British brick manufacturer

Michelmersh Brick Holdings plc is a manufacturer of bricks. It is listed on the London Stock Exchange.

==History==
Michelmersh was incorporated in November 1997. In March 2000, the company acquired both Blockleys Bricks and New Acres in a single transaction for £11.75 million.

In May 2004, Michelmersh was floated on the Alternative Investment Market of the London Stock Exchange; this move, which valued the company at £21.3 million, funded a series of modernisation works across its four manufacturing sites that reportedly cost £13 million. As a result of this modernisation effort, by 2006, it was the fourth biggest brick manufacturer in Britain.

During 2007, Michelmersh competed with Austrian brick manufacturer Wienerberger AG over the ownership of Baggeridge Brick, which was concluded when Wienerberger increased its offer to 247p per share and bought the majority of the shares in the firm.

In April 2009, following the start of the Great Recession, Michelmersh recorded a loss of £2.9 million. In 2010, the company stated its intention to pursue expansion by completing acquisitions while disposing of surplus assets such as unneeded land; that same year, it bought Freshfield Lane Brickworks for £10 million. In September 2011, the firm reported that it had returned to profitability amid the recovery of the wider construction market.

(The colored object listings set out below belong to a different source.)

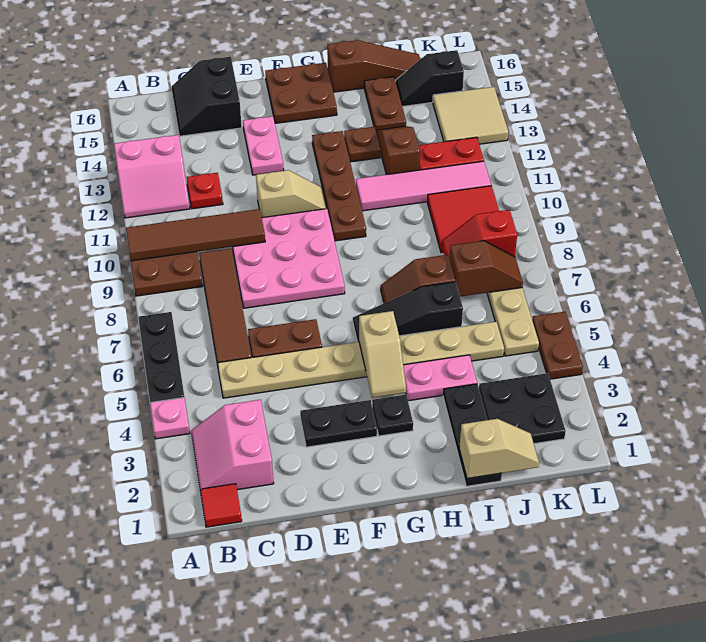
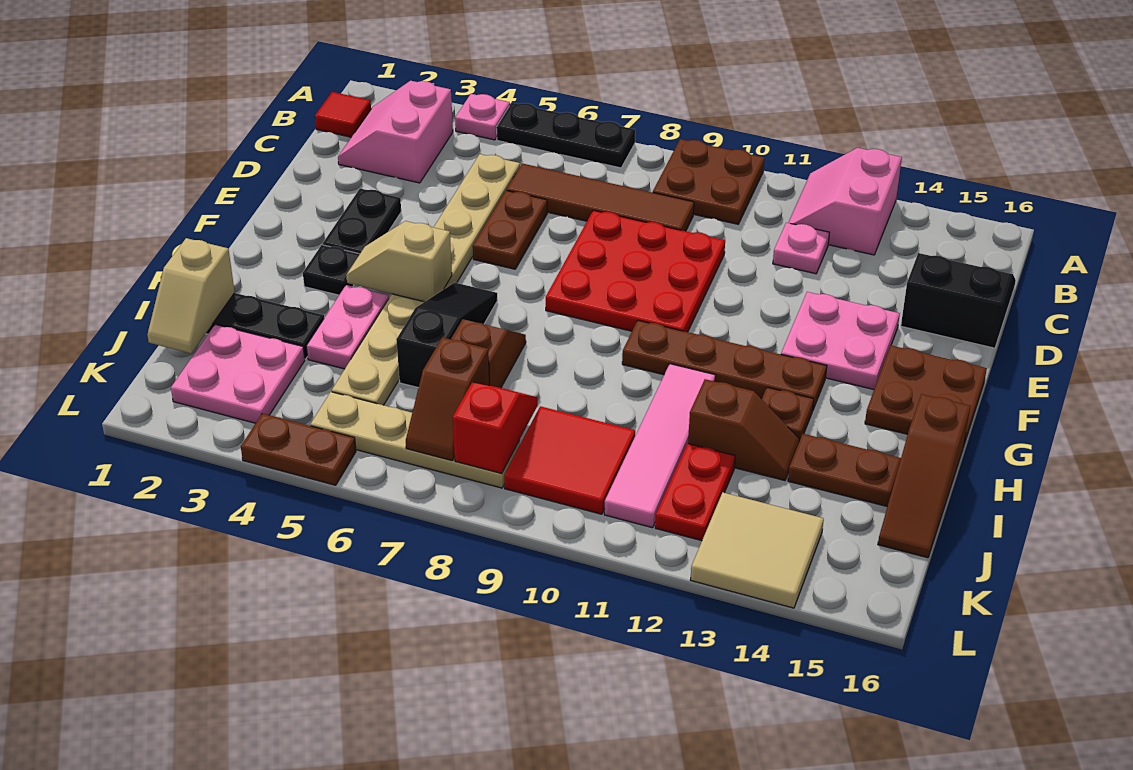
brown tile A10:D10 level 2 -> none
pink slope B2:C3 level 1 top C -> pink slope B2:C3 level 1 top 3
red plate C12 level 1 -> pink plate C12 level 1
pink plate D8:F10 level 1 -> red plate D8:F10 level 1
tan slope E11:F11 level 1 top E -> none
pink plate E13:E14 level 1 -> pink plate E13:F14 level 1
black plate J2:K3 level 1 -> pink plate J2:K3 level 1
black slope J15:K15 level 1 top K -> none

In late 2013, the company observed that sales had increased by 10 percent. In response, it raised £10 million via the issuing of shares; this measure financed manufacturing improvements that expanded production by six million units per year. In 2017, Michelmersh purchased the South Yorkshire-based firm Carlton for £31.2 million; this acquisition increased the company's annual brick production rate beyond 100 million.

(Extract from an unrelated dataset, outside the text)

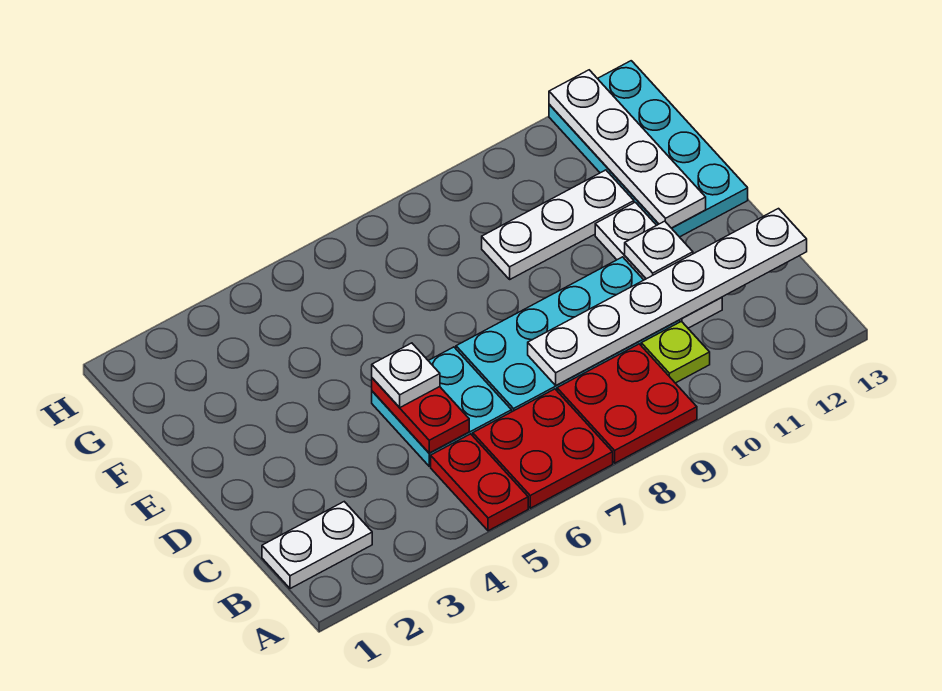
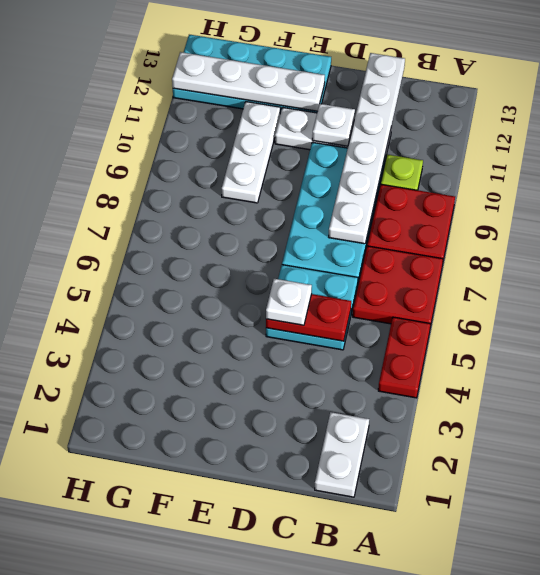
red plate A5:B5 level 1 -> red plate A4:A5 level 1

In response to the COVID-19 pandemic in the United Kingdom, a three-week production stoppage was enacted on 30 March 2020; a period of weak demand across the construction sector for months following the resumption. By November of that year, the company declared that trading had returned to nominal levels; in March 2022, it was reported that Michelmersh's performance had surpassed its pre-pandemic peak. That same year, in response to escalating energy prices, the firm had accelerated its alternative energy programme, rolling out solar panels across its factories. During the early 2020s, Michelmersh produced the world's first hydrogen-fired brick.

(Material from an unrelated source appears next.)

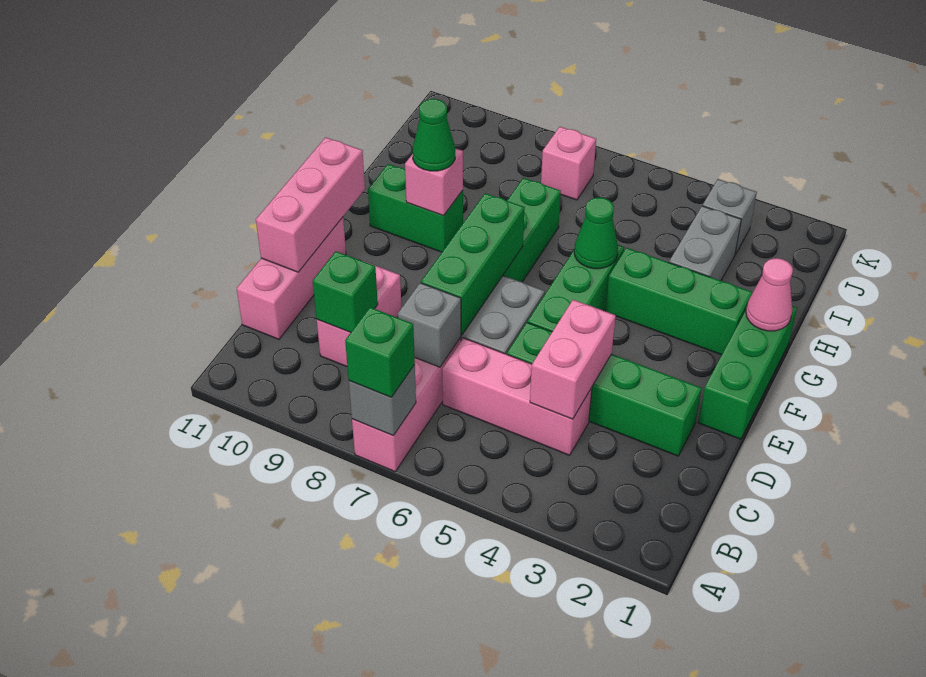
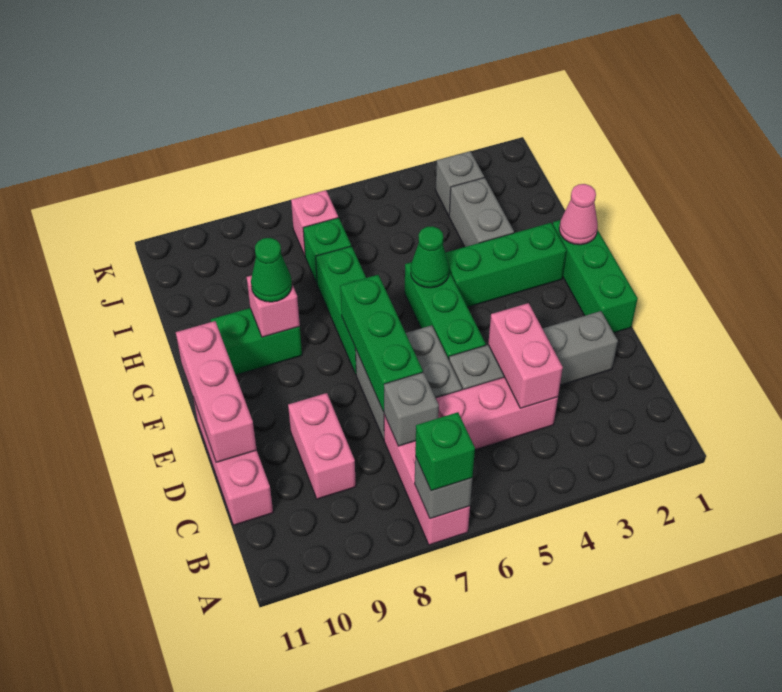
green brick C9 level 2 -> green brick I7 level 1
green brick D2:D5 level 1 -> grey brick D2:D5 level 1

In November 2022, Michelmersh purchased the prefabricated specialist FabSpeed in exchange for roughly £6.25 million. In March 2023, the firm recorded a profit of £11.4 million while maintaining a margin of 40 per cent. In March 2025, it reported a pre-tax profit of £8 million, attributing this result to intense competition. In March 2026, the company launched a programme of works to improve its production locations. Two months later, in response to a nationwide construction slowdown, Michelmersh elected to discontinue production at its Charnwood site.